Carlson, director of the Family and Intercultural Resource Center (FIRC), faced a serious revenue shortage for FIRC’s Warm Welcome program, as state funding dried up.
“We’ve been scrambling pretty hard for that program,” Carlson said.
On Thursday night, Target officials came to the rescue and handed Carlson a $5,000 check.
Through Warm Welcome, trained volunteers provide prenatal and postnatal visits to the county’s new mothers. Volunteers conduct training on early childhood development and care and quell new parents’ anxieties.
Each mother receives a bag with a baby book, an instructional videotape, a comprehensive childhood resource guide and information on breast feeding, immunization, postpartum depression and finding daycare.
The Target grant, coupled with funds from the Coors Foundation, assures that Warm Welcome will be up and running throughout 2004.
“This is a great support to us,” Carlson said, waving a red and white scarf at a reception in Breckenridge. “I love Target.”

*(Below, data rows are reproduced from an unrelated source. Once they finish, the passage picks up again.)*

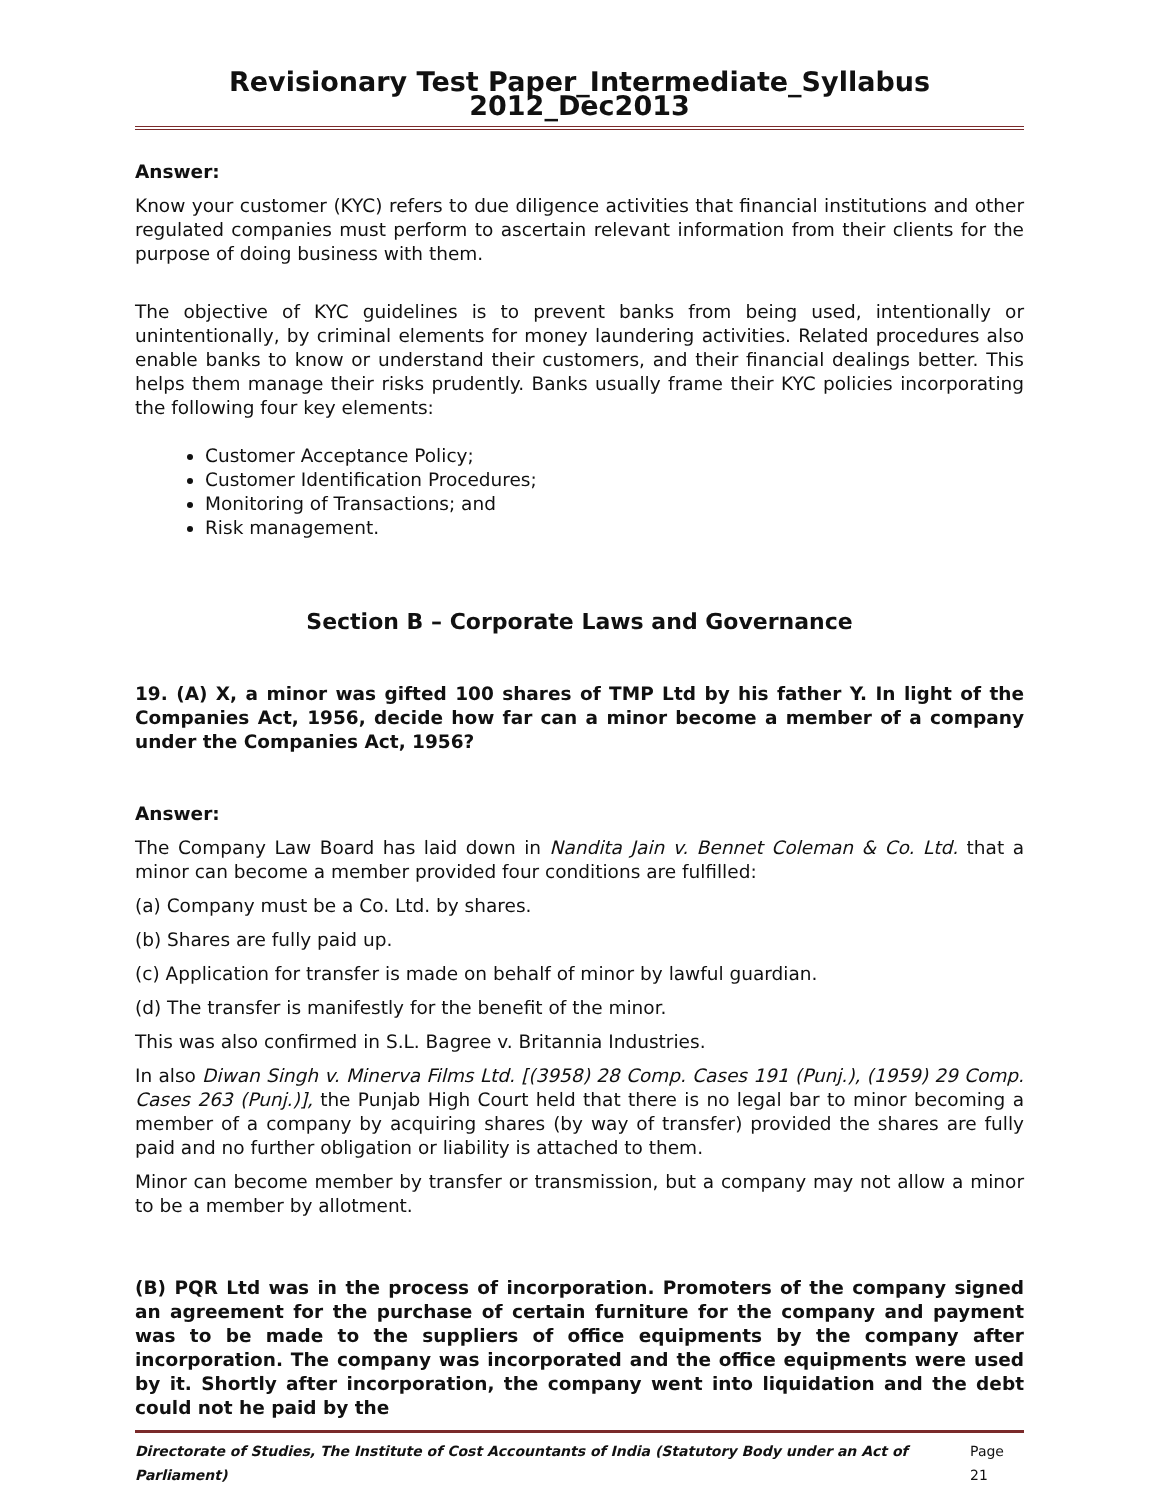Revisionary Test Paper_Intermediate_Syllabus 2012_Dec2013
Answer:
Know your customer (KYC) refers to due diligence activities that financial institutions and other regulated companies must perform to ascertain relevant information from their clients for the purpose of doing business with them.
The objective of KYC guidelines is to prevent banks from being used, intentionally or unintentionally, by criminal elements for money laundering activities. Related procedures also enable banks to know or understand their customers, and their financial dealings better. This helps them manage their risks prudently. Banks usually frame their KYC policies incorporating the following four key elements:
Customer Acceptance Policy;
Customer Identification Procedures;
Monitoring of Transactions; and
Risk management.
Section B – Corporate Laws and Governance
19. (A) X, a minor was gifted 100 shares of TMP Ltd by his father Y. In light of the Companies Act, 1956, decide how far can a minor become a member of a company under the Companies Act, 1956?
Answer:
The Company Law Board has laid down in Nandita Jain v. Bennet Coleman & Co. Ltd. that a minor can become a member provided four conditions are fulfilled:
(a) Company must be a Co. Ltd. by shares.
(b) Shares are fully paid up.
(c) Application for transfer is made on behalf of minor by lawful guardian.
(d) The transfer is manifestly for the benefit of the minor.
This was also confirmed in S.L. Bagree v. Britannia Industries.
In also Diwan Singh v. Minerva Films Ltd. [(3958) 28 Comp. Cases 191 (Punj.), (1959) 29 Comp. Cases 263 (Punj.)], the Punjab High Court held that there is no legal bar to minor becoming a member of a company by acquiring shares (by way of transfer) provided the shares are fully paid and no further obligation or liability is attached to them.
Minor can become member by transfer or transmission, but a company may not allow a minor to be a member by allotment.
(B) PQR Ltd was in the process of incorporation. Promoters of the company signed an agreement for the purchase of certain furniture for the company and payment was to be made to the suppliers of office equipments by the company after incorporation. The company was incorporated and the office equipments were used by it. Shortly after incorporation, the company went into liquidation and the debt could not he paid by the
Directorate of Studies, The Institute of Cost Accountants of India (Statutory Body under an Act of Parliament) Page 21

FIRC was one of several Summit County nonprofit organizations at the Silverthorne Target’s Evening of Giving, during which store officials announced more than $86,000 in grants, employee payroll contributions, product donations and volunteer hours.
“Target has been giving back to the community since 1962,” said Gaye Melton, Target spokeswoman. “It’s not something we do. It’s who we are.”
According to Melton, Target contributes more than $2 million a week to education, the arts and social services programs in communities that house its stores.
Among this year’s Summit County recipients are the Summit Foundation, Keystone Science School, Summit County Libraries, the Lake Dillon Performing Arts Foundation, the Summit Historical Society and the Summit School District.
Through a payroll deduction program, employees of the Silverthorne Target give regular contributions to the Summit Foundation, a local foundation that supports nonprofits in Summit County and surrounding areas.
Since Target’s opening in March, employees have set aside $8,500 of their pay for the organization.
“For a first-year program to donate $8,500 is tremendous,” said Deb Edwards, executive director of the Summit Foundation. “We honor Target’s giving philosophy. In terms of having them in our community, they’re a great partner for a lot of organizations.”
Through Target’s Take Charge of Education program, the store has contributed about $7,000 to area schools since its opening.
Whenever a shopper uses his or her Target Visa, the store donates 1 percent of the purchase amount to a K-12 school chosen by the customer.
In addition to its financial donations, Target encourages its employees to contribute their time.
Since March, local Target workers have logged about 1,500 volunteer hours, mostly through Habitat for Humanity projects, including a new home for one of the store’s employees.
Store manager Bill Kelt said it makes sense for the store to give back to the community.
“These nonprofit organizations help our team members,” Kelt said. “The economy is not strong, and the need for funding has made it more important for us to support their work.”